Elasticsearch Docker: flood stage disk watermark [95%] exceeded

I have a problem with my Elasticsearch nodes running in a docker environment. I'm starting them up with docker-compose and after a few minutes they tell me:
flood stage disk watermark [95%] exceeded

I'm running it on a cluster with rather high storage capacity and I already tried to increase the watermark settings in the elasticsearch.yml file, but I still get the error. Maybe it has to do with the size of the docker containers.

Does anyone know what could be the problem? Any help is much appreciated.

The docker-compose.yml for reference:

version: '3.4'
services:
  es01:
    image: docker.elastic.co/elasticsearch/elasticsearch:7.8.1
    container_name: es01
    environment:
      #- discovery.type=single-node
      - node.name=es01
      - cluster.name=es-docker-cluster
      - discovery.seed_hosts=es02,es03
      - cluster.initial_master_nodes=es01,es02,es03
      - bootstrap.memory_lock=true
      - xpack.security.enabled=false
      - "ES_JAVA_OPTS=-Xms512m -Xmx512m"

▶ _Material shown_:
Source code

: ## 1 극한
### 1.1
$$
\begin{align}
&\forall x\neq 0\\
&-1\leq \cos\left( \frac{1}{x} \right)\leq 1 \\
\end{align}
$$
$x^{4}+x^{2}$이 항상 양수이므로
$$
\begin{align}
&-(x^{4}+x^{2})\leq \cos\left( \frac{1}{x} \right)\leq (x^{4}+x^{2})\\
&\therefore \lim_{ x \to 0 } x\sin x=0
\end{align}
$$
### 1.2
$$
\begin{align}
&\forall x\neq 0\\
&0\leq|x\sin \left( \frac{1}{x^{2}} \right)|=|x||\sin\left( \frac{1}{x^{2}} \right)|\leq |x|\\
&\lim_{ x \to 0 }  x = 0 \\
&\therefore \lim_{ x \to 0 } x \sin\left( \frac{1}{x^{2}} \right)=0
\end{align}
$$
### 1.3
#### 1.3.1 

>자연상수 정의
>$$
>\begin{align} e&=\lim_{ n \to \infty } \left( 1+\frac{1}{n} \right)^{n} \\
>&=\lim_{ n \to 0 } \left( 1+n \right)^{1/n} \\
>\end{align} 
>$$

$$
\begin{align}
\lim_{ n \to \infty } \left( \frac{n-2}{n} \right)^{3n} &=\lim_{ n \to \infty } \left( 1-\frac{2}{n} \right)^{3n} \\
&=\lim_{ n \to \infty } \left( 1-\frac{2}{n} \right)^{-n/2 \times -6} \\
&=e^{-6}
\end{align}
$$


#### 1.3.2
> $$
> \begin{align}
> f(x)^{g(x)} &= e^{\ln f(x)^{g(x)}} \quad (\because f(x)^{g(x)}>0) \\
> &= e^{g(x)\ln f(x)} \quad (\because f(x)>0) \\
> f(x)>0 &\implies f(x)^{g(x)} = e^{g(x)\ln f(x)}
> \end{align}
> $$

▶ _Exercise_: Transcribe the portion of the Elasticsearch disk-watermark question above that begins with the words "I have a problem" and ends after the words "the docker containers.".

▶ _Result of this exercise_:
I have a problem with my Elasticsearch nodes running in a docker environment. I'm starting them up with docker-compose and after a few minutes they tell me:
flood stage disk watermark [95%] exceeded

I'm running it on a cluster with rather high storage capacity and I already tried to increase the watermark settings in the elasticsearch.yml file, but I still get the error. Maybe it has to do with the size of the docker containers.